Based on the SWMM model parameters determined via the MCM method (Table S1), the probability of failure (pF) was computed for convectional rainfall in Kielce with a duration of tr=30 min and Ptot=9.61 mm. The following threshold values of nsew(m) were adopted for calculations: nsew(m)=0.015–0.045 m-1/3 s. This threshold was coupled with three variants of catchment characteristics: Imp = 0.36 and Impd = 0.40, Imp = 0.35 and Impd = 0.40, and Imp = 0.35 and Impd = 0.42. The impact of canal retention (Vk=750, 850, and 950 m3) and the density of the stormwater network (Gk = 0.0075, 0.0080, and 0.0085 m ha-1; Gkd = 0.005, 0.006, and 0.007 m ha-1) in upper and lower part of the catchment on the probability of failure (pF) were also analyzed. The Manning roughness coefficients of the channels (nsew) for the analyzed variants were presented as an empirical distribution (CDF). In Figs. 8a and 9a, the results for Imp = 0.36, Impd = 0.40, and Vk=750, 850, 950 m3 are presented; other variants are shown in Figs. S18 and S19.

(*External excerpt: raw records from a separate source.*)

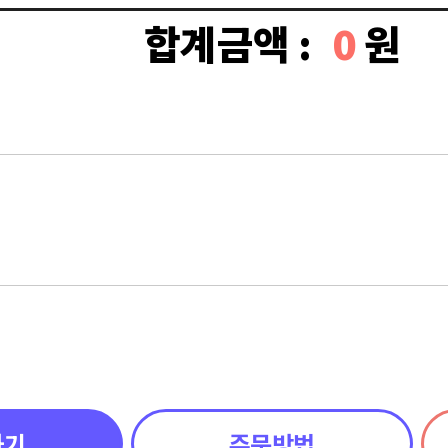
합계금액 :
0
원
하기
주문방법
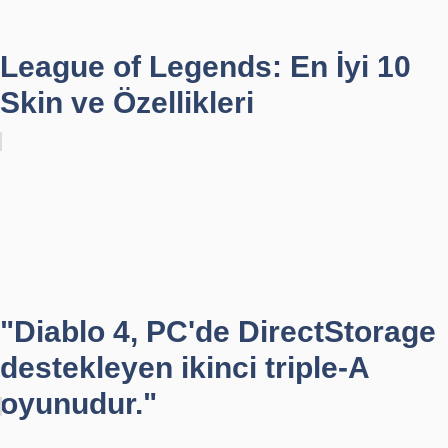
League of Legends: En İyi 10
Skin ve Özellikleri
"Diablo 4, PC'de DirectStorage
destekleyen ikinci triple-A
oyunudur."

Figure 8b presents the impact of nsew=f(nsew(m)) for percentiles 0.25 and 0.50 (based on the curves in Figs. 8b, 9b, 9c, 9d, S25, and S26 – the values of the respective percentiles for the analyzed nsew(m)) on the probability of failure (pF). Assuming that the Manning roughness coefficients (nsew(un)) determined by Monte Carlo (MC) simulation exceed the threshold and trigger corrective action on sewer pipes, resulting in a reduction in roughness below nsew(m), following the condition under which the stormwater network functions, pm=f(Xrain,XSWMMXCtchm)>0.75 for an independent rainfall event; thus, it was found that an appropriate decrease in the percentiles (0.25 and 0.50 – median) leads to improved network operation and to a lower failure probability (Fig. 8a, b). It was observed that the change in percentile 0.50 for nsew for a sample from MC simulation leads to a decrease from 0.028 to 0.021 m-1/3 s (as a result of correction nsew(un)<nsew(m)) and to improved stormwater network operation, understood as a lower probability of failure (decrease in pF from 0.68 to 0.42 for Imp = 0.36 and Impd = 0.40). These results confirm the significance of catchment characteristics (Imp and Impd) for the operability of a stormwater network. For Impd = 0.40, the reduction in catchment impervious area (Imp) from 0.36 to 0.35 at percentile nsew=0.019 m-1/3 s results in a decrease in the failure probability from pF=0.42 to pF=0.33 (Fig. 8b).

A great impact of channel retention (Vk) and the density of stormwater network in the upper and lower part of a catchment (Gkd and Gk, respectively) on the probability of failure pF were indicated (Fig. 9). For nsew<0.0215 m-1/3 s, pF reached higher values (max 0.41) than for Vk=850 m3 and Vk=950 m3.

The highest failure probability (pF=0.80) was obtained for Vk=750 m3 (nsew=0.031 m-1/3 s), whereas the lowest failure probability (pF=0.65) was obtained for Vk=950 m3 (Fig. 9b). Furthermore, the highest probability of failure (pF=0.79) was obtained for Gk = 0.0075 m ha-1 (nsew=0.031 m-1/3 s), whereas the lowest probability of failure was observed for Gk = 0.0085 m ha-1 (nsew=0.0276 m-1/3 s) (Fig. 9c). For nsew<0.023 m-1/3 s, it was established that computed values of pF for Gk = 0.0075 m ha-1 and Gk = 0.0080 m ha-1 were higher than 0.41. Moreover, the highest failure probability (pF) for nsew=0.035 m-1/3 s was equal to 0.82 for Gkd = 0.005 m ha-1, while it was 0.73 for Gkd = 0.007 m ha-1 (Fig. 9d).